Easton's 2 piece @ 1lb for the pair
 

Ozz08

Senior Member
Joined
Feb 24, 2012
Messages
423
Location
Castle Rock, CO
I started using some clearance rei brand this past year and found they really help my knees and ankles on the downhills. They slow me down and help keep me under control. I also like them on the uphill climbs. Not only do I feel a benefit physically but psychologically as well. They serve as a distraction to me when on long steep inclines and take my mind off of the work(only a little but enough). I used to play a similar mind game when running. I have always been a good athlete and good runner but to this day I HATE running so I started dribbling a basketball while I ran. I would totally forget I was running and before I knew it I would have my 5-8 miles in and done.
 

RockChucker30

Senior Member
Rokslide Sponsor
Joined
Mar 30, 2012
Messages
729
Location
Working
I don't like them while hunting but do like at least one packing in or out. Black Diamond's with the flick lock are the best I've used.
 

CrzyTrekker

Senior Member
Joined
Aug 3, 2012
Messages
725
Location
San Luis Valley, Colorado
Like 'em a lot when backpacking or meat hauling, especially off-trail.

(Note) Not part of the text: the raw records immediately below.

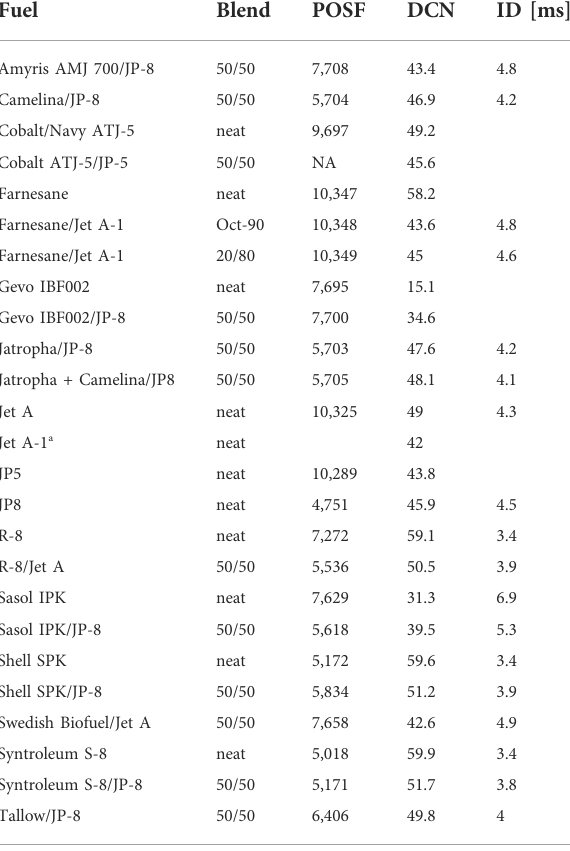
TABLE 4 Autoignition characteristics for selected fuels (Hutzler et al.,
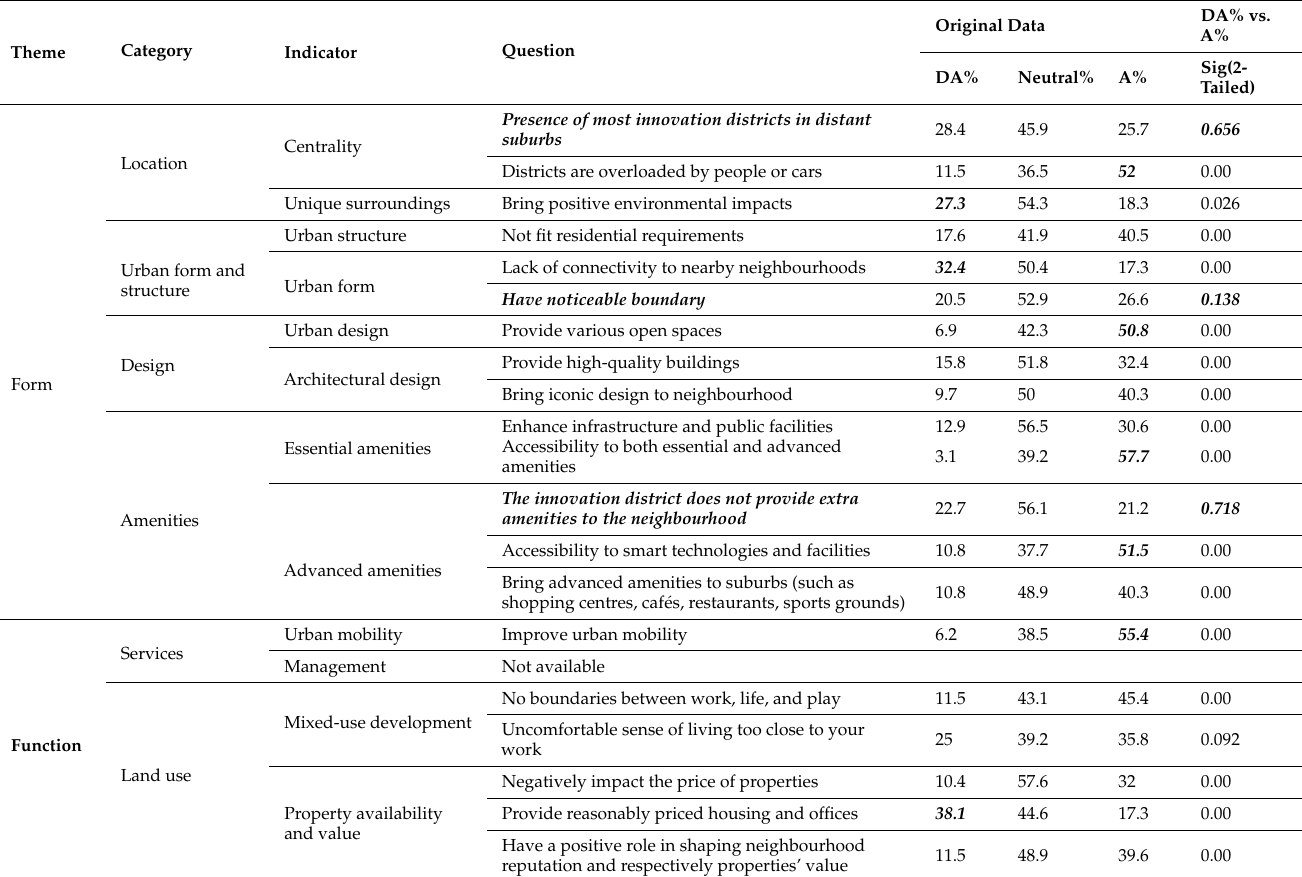
Figure 3. Quantitative evaluation of place characteristics in Brisbane Technology Park. In total, 278 valid Likert-scale questionnaires from the public across Brisbane were initially identi fi ed. Then, 55 questions collected from each participant were classi fi ed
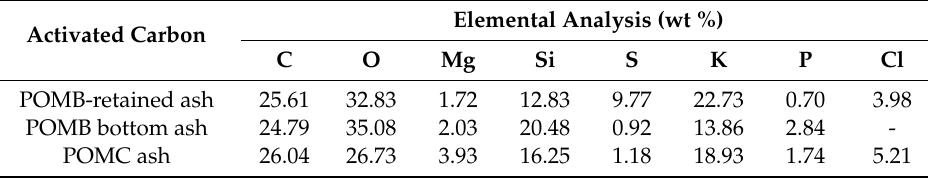
Table 2. Elemental analysis of POMB-retained ash, POMB bottom ash, and POMC ash.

Great for stream crossings. Occasionally use them to set up my shelter in lieu of a pole. Never carry them while hunting. Currently using Komperdell carbon fibers, I think.
 

gobbler1662

Senior Member
Joined
May 31, 2012
Messages
1,179
Location
Prineville, Oregon
After knee surgery last winter I am now using trekking poles. There was an article in backpacker magazine several months ago about the benefits of trekking poles on the knees and also stability on steep terrain. I use the black diamond carbon trekking poles, they cost a bit more but they are super lightweight. Works great when I get to my bivy site I don't have to look for branches to set up my para-tarp.
 
S

Salmo-Priest

Guest
Stoney Point monopod is the only way I go about it. First and foremost mine have been bullet proff. Can shoot of the Yoke. But the thing i like the best is how well i can rest/stablize my binoculars on the yoke. I've yet to meet anyone without a rest that can glass longer and more comfortable than me when I use them. Once 6 hrs of glassing produced a 190" gross muley buck. I have never seen him had I not been able to glass so long. The Explorer makes a great staff/pole for my Six Moons shelter. I hunt with one. Travel with two. There are accesories but the Yoke is all i've tried.

http://www.stoneypoint.com/products/mp_explorer_monopod.html
 

jmez

Senior Member
Joined
Jun 12, 2012
Messages
6,174
Location
Piedmont, SD
Black Diamond Trail Ergo Cork. Use them packing in and out. Don't use them while hunting. They help a bunch when packing a load, even on flat, even ground.
 

slim9300

Senior Member
Joined
Feb 26, 2012
Messages
1,568
Location
Olympia, WA
I'm partial to the Black Diamond Zpoles.....my set come in a 9.5 ounces and they collapse down to 15.6 inches, so they easily fit in most packs. They can also be used to set up a tarp. They are one size and do not accept a snow basket, but otherwise money well spent. Having had 10 knee surgeries on one knee, I am now using these little guys religiously to take the strain off the knees while in the mountains.

^^^ This.

I thank my purchase of these poles to Aron. For years I made fun of 'Quiche-eaters' that used trekking poles. Then Aron's advice made me rethink my preconceived notion. This year I packed out my first 120+ load with a trekking pole (I wish I had both on my bull but I gave one to my partner) and the difference is amazing. Packing out half of my partner's bull two days later I had the chance to see what 120+ lbs. felt like with two poles and no bow. Man was it nice compared to the alternative. No slipping and falling going downhill. Much less knee pain afterwards. Much less fatigue while climbing. The list of benefits goes on. Apparently now I'm a quiche-eater too. SOB.

At 10.5 ounces with the case I will always carry these poles with me in my pack for when an animal hits the ground. The 130cm ones that I have work perfectly with my Mega Tarp too.

Keep in mind that you have to baby the poles a little bit compared to the much heavier aluminum ones. They will eventually break if you fall on them with all your weight. I did find that REI will give you a new pair for free if you snap them and explain what happened.